In the summer of 2014,  CDOC requested funds to construct  outdoor exercise yards at CSP for inmates in MCU and CCTU, but not for Max inmates.  The funding request specifically noted that,

The project’s conception was initially in response to a Final Order and Judgment in the Civil Action between Plaintiff Troy Anderson and the State of Colorado, Department of Corrections, regarding conditions of confinement in the Administrative Segregation.  . . . This Final Order and Judgment and its rulings apply only to the legal proceedings in the case between Troy Anderson and the State of Colorado – Department of Corrections. However, the CDOC anticipates the potential for future legal proceedings on similar grounds, especially with regard to reasonable access to the out-of-doors and outdoor exercise opportunities for offenders housed at CSP. In fact, a class-action lawsuit involving all current offenders housed at CSP and allowed access only to the current individual exercise rooms has been initiated. The project defined in this Facility Program Plan is in part intended to satisfy the directives issued in the Anderson case as well as to negate future litigation.

State of Colorado, Dep’t of Corr., Close Custody Outdoor Recreation Yards – Colorado State Penitentiary, Facility Program Plan, July 25, 2014, app. B.

The request was approved by the Colorado General Assembly in the spring of 2015, but because it failed to provide for outdoor exercise for Max inmates, and because ultimate compliance with the Eighth Amendment depended not only on the physical infrastructure, but also on CDOC policies that had been repeatedly amended before and after the filing of the Anderson case, the Decoteau team continued to press forward.

With trial scheduled to begin on November 9, 2015, CDOC requested mediation.
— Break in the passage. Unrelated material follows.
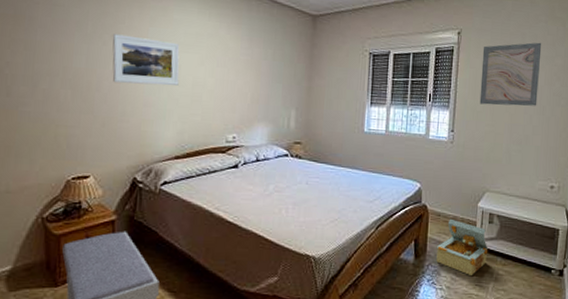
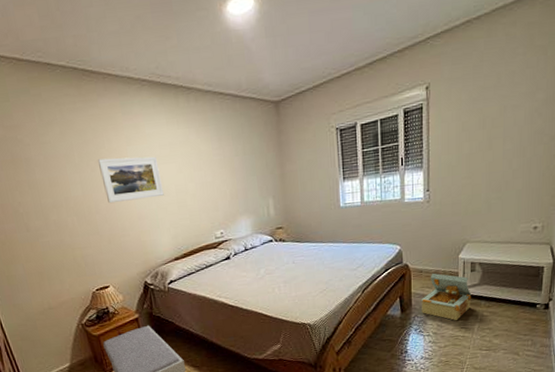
wall art: present [479,42,542,106] -> none [454,79,520,159]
In the course of a day with mediator (and former Magistrate Judge) Boyd Boland of Denver’s Judicial Arbiter Group, the parties were able to reach an agreement that included CDOC’s commitment to construct the outdoor exercise yards at CSP, to ensure that inmates in MCU and CCTU were permitted to exercise in those yards, and to ensure that inmates in Max were moved to a different facility where they would also have access to regular outdoor exercise.    
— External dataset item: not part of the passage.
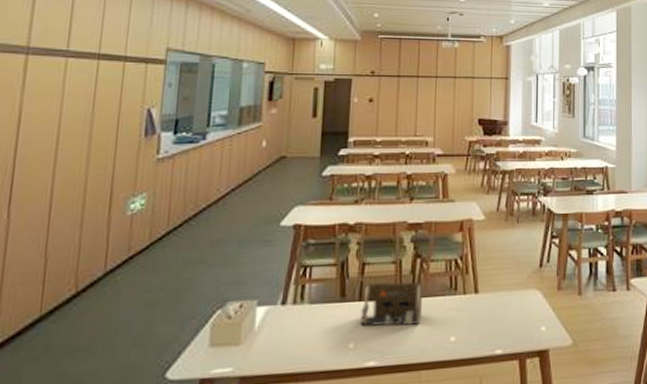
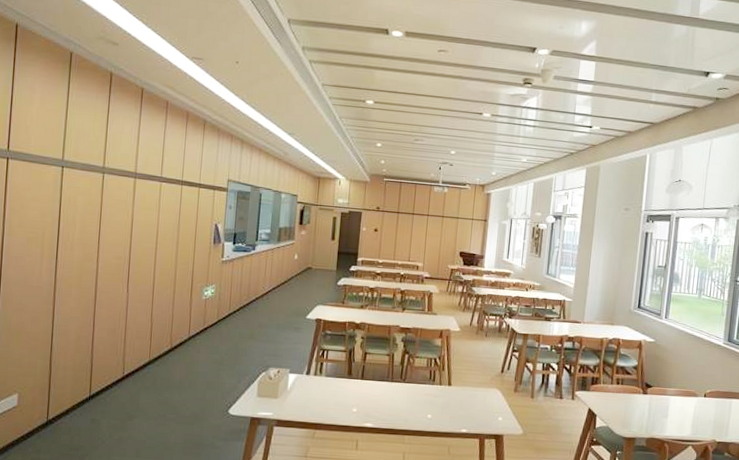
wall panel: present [360,282,423,327] -> none [362,368,409,402]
Here are the new outdoor exercise yards — drawn in red ink in the sketch below — that should be complete by the end of this year.

Image: sketch of prison with three living units on the left, right and top of the page; on the outside of each living unit, new exercise yards are sketched in red, each with a track and basketball court.

1 thought on “Prison Outdoor Exercise Settlement Gets Final Approval and Some Good Press

  1. Can you please send proper definition of outside recreation. Would exercise in a gym satisfy this right? Or does the exercise for prisoners actually have to be outside?